From Autism to the Real Gidget: Six O’Clock Series Has It All

Six O'Clock SeriesBuildings rise and fall, people come and go, but IUP’s Six O’Clock Series goes on.

Even after 36 years, this icon of ideas continues to bring interesting and thought-provoking programs to the community.

Every semester, students have come to expect a presentation that is sometimes academic, sometimes purely entertaining, but always interesting and relevant, on Monday evenings at 6:00–at the Hadley Union Building Ohio Room in recent years.

According to our Student Affairs area, it’s almost unprecedented to have a program continue for three decades and still be successful.

So, what’s the key?

“For one thing, faculty truly believe in the programs and encourage students to attend,” Rick Kutz, Center for Student Life staff member and current series coordinator, said. “We also try to respond to current events and mix outside experts with IUP presenters. The quality of the presenters are a draw for students and members of the community.

“It’s a part of the institutional memory and culture here. We probably have students here whose parents remember going to the Six O’Clock Series programs.”

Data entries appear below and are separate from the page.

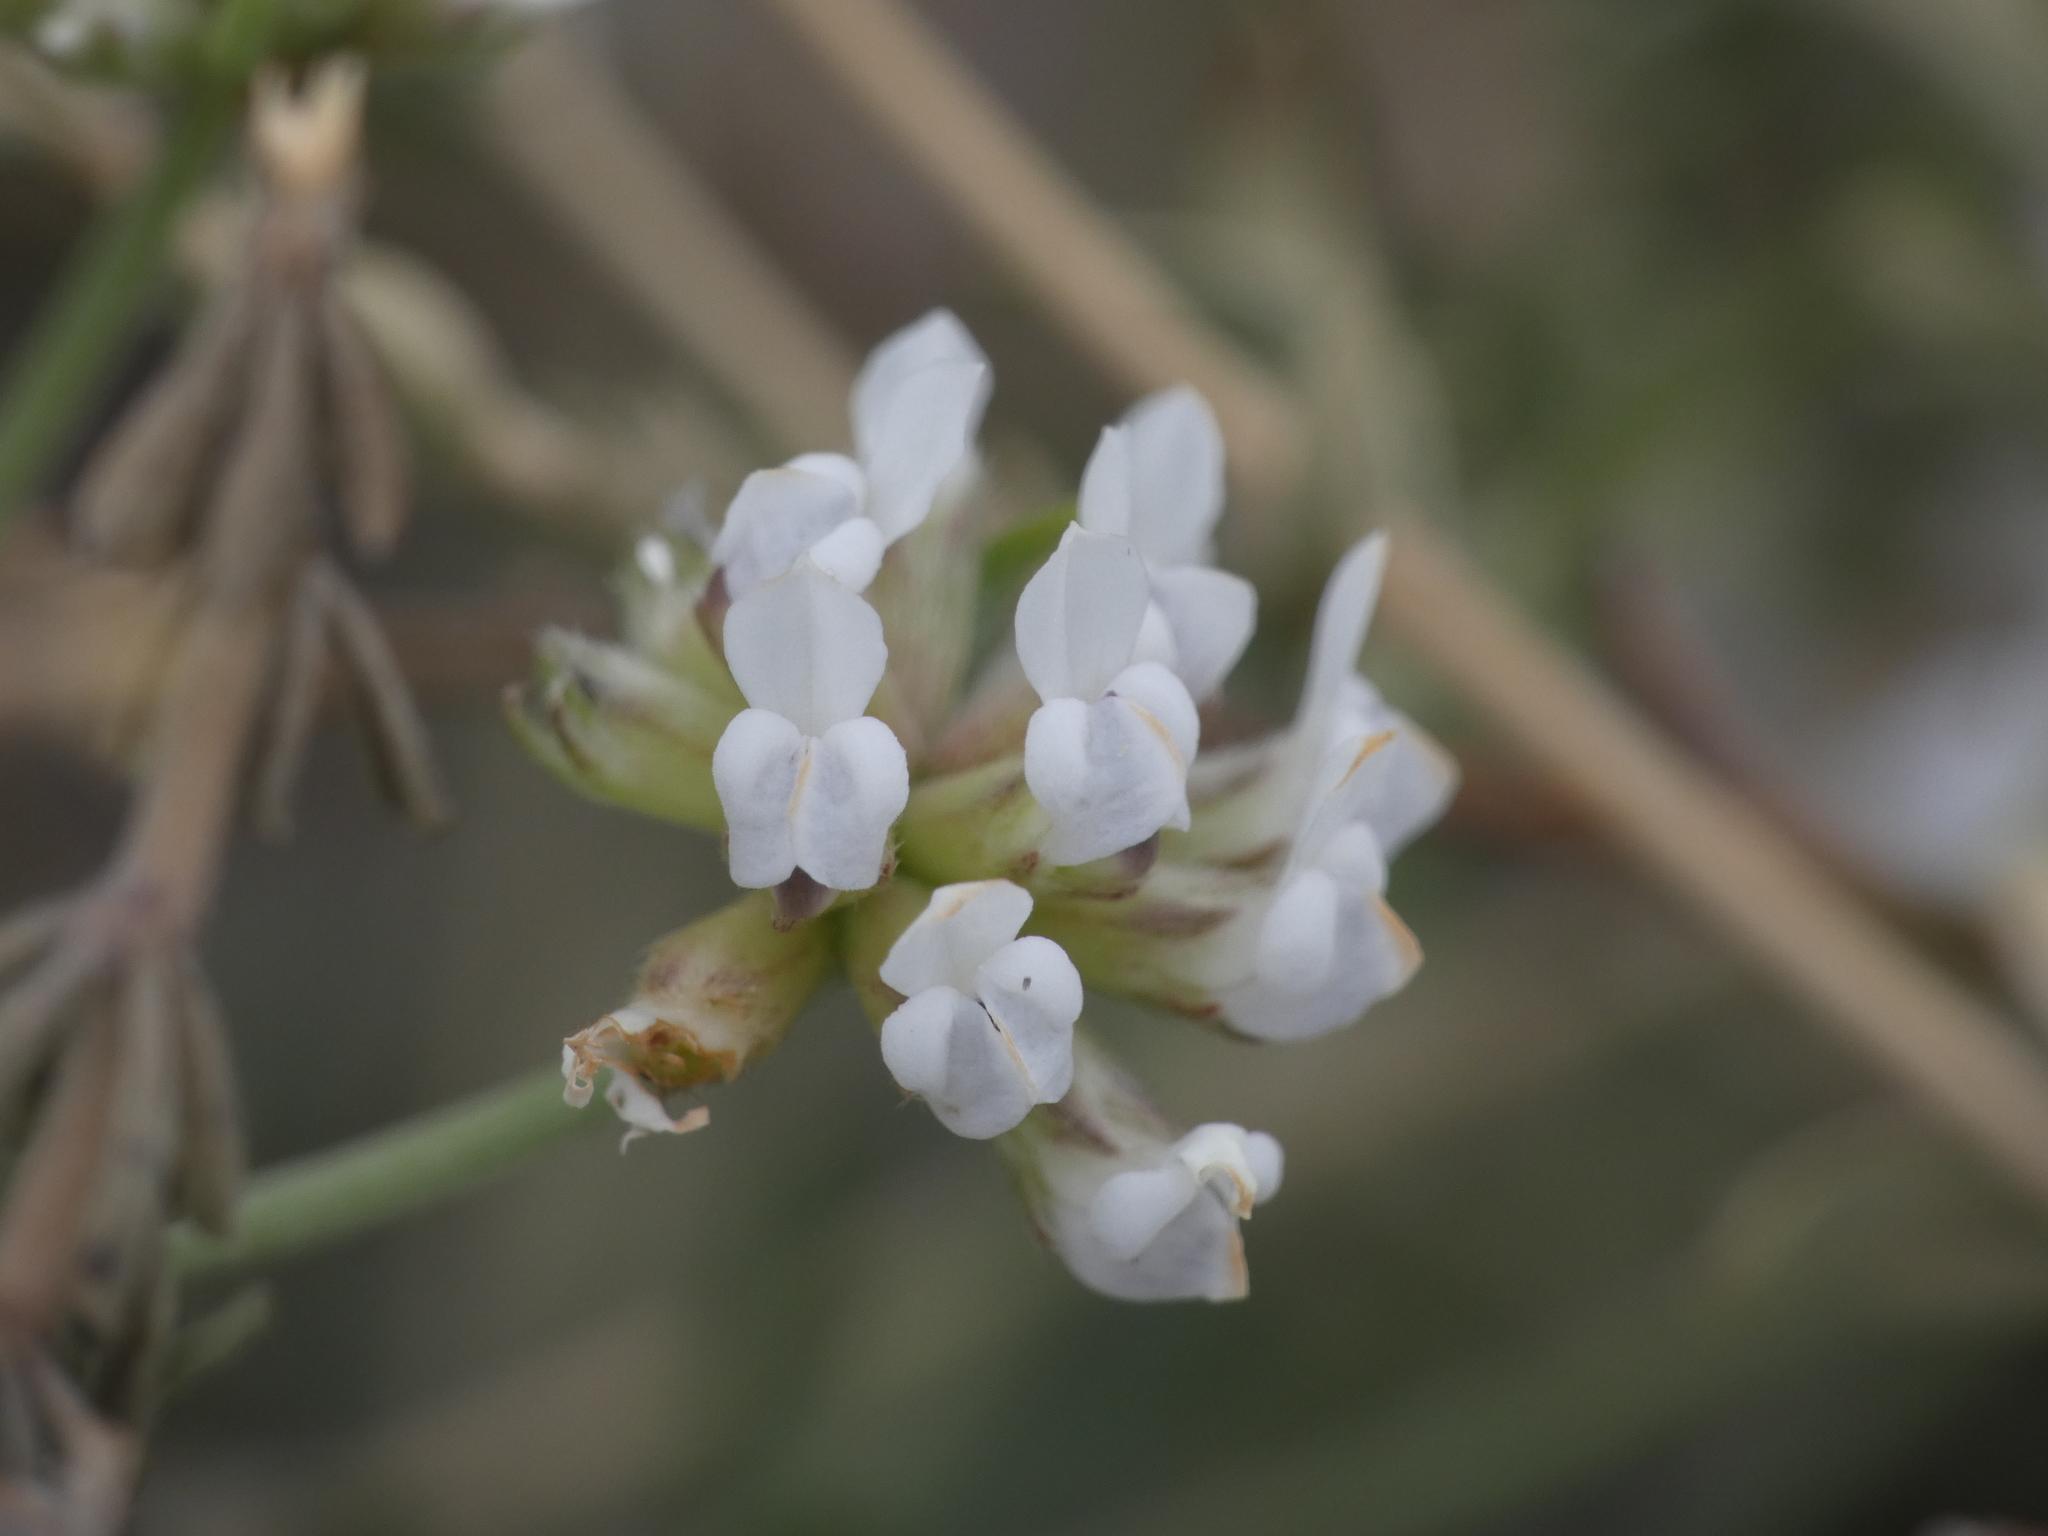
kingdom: Plantae
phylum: Tracheophyta
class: Magnoliopsida
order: Fabales
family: Fabaceae
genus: Lotus
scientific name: Lotus dorycnium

Intriguing. So, we decided to go right to the source, Sherry Kuckuck, a 33-year member of the Student Affairs Division (now retired).

“I got the idea for the program at a conference in 1975,” Dr. Kuckuck said. “I told Ron Thomas, then dean of men, ‘Well, let’s try it and see how it goes.’ So, we started the program in February 1976.”

Obviously, it went well. She directed the program for all but two of her years at IUP, and it was clearly a labor of love.

So, how did Dr. Kuckuck set the stage for its success?

“We chose topics that were relevant and important, and I got the best faculty speakers possible. The faculty knew that the presentations were going to be of high quality, because of of the presenters, and they recommended it to students and supported it. I never had a faculty member tell me no when I asked them to present.

“I also constantly invited people to submit program ideas. We’d get our suggested topics, put them on index cards, and match the topic cards to dates on the bulletin board with Scotch tape.

“My philosophy, in directing the program, was that we were responsible not only for helping students to learn to make a living, but to learn to make a life,” she said.

Six O'Clock Series poster from 2000Harrison Wick, Special Collections librarian and university archivist, recently archived the Six O’Clock Series files and information. He shared several of the older posters with us.

“The first program for which we have documentation is from February 7, 1977, when Dr. John Merryman presented a values clarification workshop,” Wick said. He also noted a program titled “All in the Family: People and Alcohol,” presented by Robert Witchel, professor of counseling.

This semester, the series begins Monday, January 30, with Burrell Brown, a professor of management and labor management at California University of Pennsylvania, for the Martin Luther King Jr. Commemorative Program and Black History Month Kickoff.

His program will be followed each Monday by 10 presentations by a number of IUP faculty and staff members and external speakers:

  • “A Woman’s History of IUP,” Theresa McDevitt, IUP Libraries
  • “Navajo Nation,” Melanie Hildebrandt, Sociology, and students
  • “You Are Living in Appalachia,” Jim Dougherty, Sociology
  • “Financial Literacy,” Patricia McCarthy, Financial Aid
  • “College Scams and Identity Theft,” Eric Rayko, PNC Bank
  • “Punished: Policing the Lives of Black and Latino Boys,” Victor Rios
  • “Bullying: Making a Difference for All,” Kelly Champion, Peaceful Families
  • “Autism: A Multidisciplinary Perspective,” College of Education faculty
  • “Healing in Native American Culture,” Pat Star Dancer Selinger, Thunder Mountain LenapĂ© Nation
  • “Accidential Icon: The Real Gidget Story,” Kathy Zuckerman

All of the programs are free and open to the community. If you’ve not taken the time to come over for a Six O’Clock Series program, clear some time on a Monday evening.

It’s an IUP tradition. Be part of it.